Seinem Schutz hat sich der Hobby-Vogelkundler Luis G. Sikora (56) verschrieben. Im Auftrag der Deutschen Wildtier Stiftung durchforschte der Diplom-Ingenieur für Landespflege monatelang die Staatswaldfläche des Enzkreises (7341 Hektar) vom Stromberg bis zum Eyachtal nach Höhlenbäumen des Schwarzspechts. Mit der Markierung und Kartierung soll in Zusammenarbeit mit Behörden und Revierleitern vermieden werden, dass die Lebensräume von fortwirtschaftlichen Maßnahmen zerstört werden.

"Vor ein paar Jahren wäre ein solches Projekt noch undenkbar gewesen. Früher musste man schon froh sein, wenn der Revierleiter ein bis zwei Bäume zum Wohl der Tiere stehen ließ", weiß Sikora zu erzählen. In der Forstwirtschaft würden nach wie vor finanzielle Interessen dominieren. "Es gibt aber keine Feindbilder mehr. Man arbeitet professioneller zusammen und versucht, Kompromisse zu finden." Das mag wohl auch etwas damit zusammenhängen, dass das Alt- und Totholz-Konzept des baden-württembergischen Forstes von der EU-Gesetzgebung angeschoben wurde. "Mittlerweile schwebt der Straftatbestand wie ein Damokles-Schwert im Hintergrund", gesteht Philipp Schweigler.

Er und Revierleiter Bernhard Brenneis arbeiten Hand in Hand mit Sikora und sind froh, dass sich ein Experte um die Kartierung kümmert. "Er sieht für uns jeden Specht", hält Brenneis fest, der sich um das Areal in Dobel-Nähe vom Norden des Rotenbachtals über die westlichen Hänge des Eyachtals bis an die Kreisgrenze im Süden am Salmüssgrund kümmert. Allein schon dort ist die Baumhöhlensuche mit viel Aufwand verbunden.

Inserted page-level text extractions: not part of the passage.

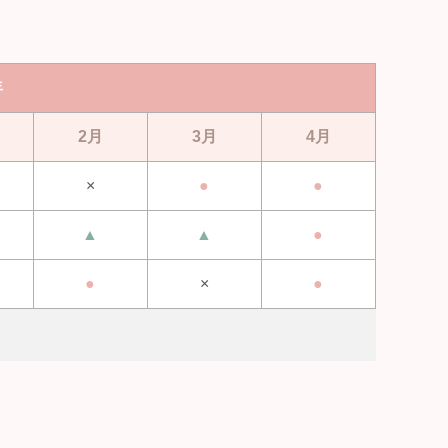
年
2月
3月
4月
×
●
●
▲
▲
●
●
×
●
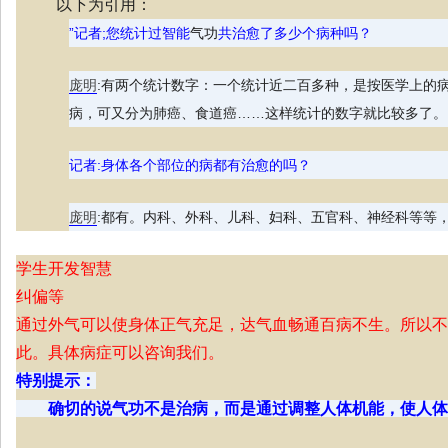
以下为引用：
”记者;您统计过智能
气功
共治愈了多少个病种吗？
庞明
:有两个统计数字：一个统计近二百多种，是按医学上的
病，可又分为肺癌、食道癌……这样统计的数字就比较多了。
记者:身体各个部位的病都有治愈的吗？
庞明
:都有。内科、外科、儿科、妇科、五官科、神经科等等，
学生开发智慧
纠偏等
通过外气可以使身体正气充足，达气血畅通百病不生。所以不
此。具体病症可以咨询我们。
特别提示：
确切的说气功不是治病，而是通过调整人体机能，使人体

"Ich schaffe etwa vier bis fünf Hektar pro Stunde. Das ist für mich Akkordarbeit", so Sikora, der in Reutlingen ein Fachbüro für Dendroavifaunistik unterhält. "Ich sehe den Lebensraum. Die Forstwirtschaftler taxieren in Festmetern Holz sowie in Euro. Dazwischen muss die Zusammenarbeit funktionieren", beschreibt er die Kooperation. Glück hat der 56-Jährige dabei ein wenig, weil die Schwarzspechte bevorzugt in Rotbuchen nisten, mit denen in der Holzwirtschaft nicht das große Geld zu machen ist.

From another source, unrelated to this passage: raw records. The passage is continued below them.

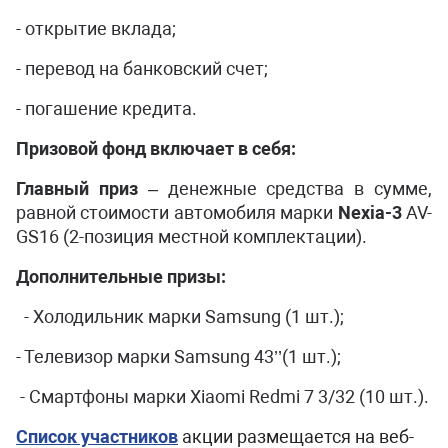
- открытие вклада;
- перевод на банковский счет;
- погашение кредита.
Призовой фонд включает в себя:
Главный приз
– денежные средства в сумме,
равной стоимости автомобиля марки
Nexia-3
AV-
GS16 (2-позиция местной комплектации).
Дополнительные призы:
- Холодильник марки Samsung (1 шт.);
- Телевизор марки Samsung 43’’(1 шт.);
- Смартфоны марки Xiaomi Redmi 7 3/32 (10 шт.).
Список участников
aкции размещается на веб-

"Wir haben aber nicht nur die Ökonomie im Kopf, sondern denken auch an ökologische Belange", versichert Philipp Schweigler. Denn die Nachnutzer des Schwarzspechts in seinen Baumhöhlen sind bunt gemischt und reichen von Hohltauben, Siebenschläfern, Schellenten über Sperlings- und Rauhfußkäutzen bis zu den Mardern.

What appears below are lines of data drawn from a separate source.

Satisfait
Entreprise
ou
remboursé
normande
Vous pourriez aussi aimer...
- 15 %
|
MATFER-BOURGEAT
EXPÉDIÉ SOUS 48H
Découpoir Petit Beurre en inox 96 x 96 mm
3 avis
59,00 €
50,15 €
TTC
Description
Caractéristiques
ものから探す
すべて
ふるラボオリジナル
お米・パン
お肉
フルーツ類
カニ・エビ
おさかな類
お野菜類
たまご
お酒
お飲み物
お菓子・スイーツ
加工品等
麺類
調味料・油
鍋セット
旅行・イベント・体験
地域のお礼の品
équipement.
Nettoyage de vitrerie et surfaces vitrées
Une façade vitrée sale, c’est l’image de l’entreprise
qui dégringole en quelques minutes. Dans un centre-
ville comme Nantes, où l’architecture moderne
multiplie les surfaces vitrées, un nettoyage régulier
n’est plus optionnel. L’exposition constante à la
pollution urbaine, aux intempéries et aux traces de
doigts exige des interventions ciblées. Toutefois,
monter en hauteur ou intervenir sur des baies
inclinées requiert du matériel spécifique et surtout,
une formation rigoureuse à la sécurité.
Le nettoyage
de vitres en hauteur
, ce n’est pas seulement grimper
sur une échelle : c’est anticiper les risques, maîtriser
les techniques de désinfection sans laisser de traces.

Gefragt ist immer derselbe Buchentyp mit einem Stammdurchmesser von mindestens 60 Zentimetern sowie einem bestimmten Fäulnisbefall. Die Höhlen liegen im Schnitt zwischen zehn und 20 Metern Baumhöhe. Auch das Gelände drumherum ist von den Vögeln bewusst gewählt.

Der Schwarzspecht muss seinen Unterschlupf frei anfliegen können, um nicht jagenden Greifvögeln zum Opfer zu fallen. Ist ein Loch am Stamm mit dem Fernglas entdeckt, folgt die Knochenarbeit. "Ich steige dann hoch und schaue rein", betont Luis Sikora. So hat er allein im Gebiet an der Eyach fünf Schwarzspecht-Brutpaare entdeckt. Im gesamten untersuchten Enzkreis-Forst sind es rund 25. Markiert werden die Bäume mit den Habitaten anschließend mit einem Symbol in blauer, wasserfester Farbe. Das schützt sie davor, gefällt zu werden.

"Zwei Schwarzspecht-Paare pro 100 Hektar Wald – das ist auch forstwirtschaftlich machbar", so Revierleiter Brenneis. Er geht davon aus, dass in den nächsten zehn Jahren auch in anderen Gebieten verstärkt nach Schwarzspecht-Behausungen gesucht wird. "Dieses Naturschutz-Projekt steht erst am Anfang", ergänzt Vogelkundler Sikora.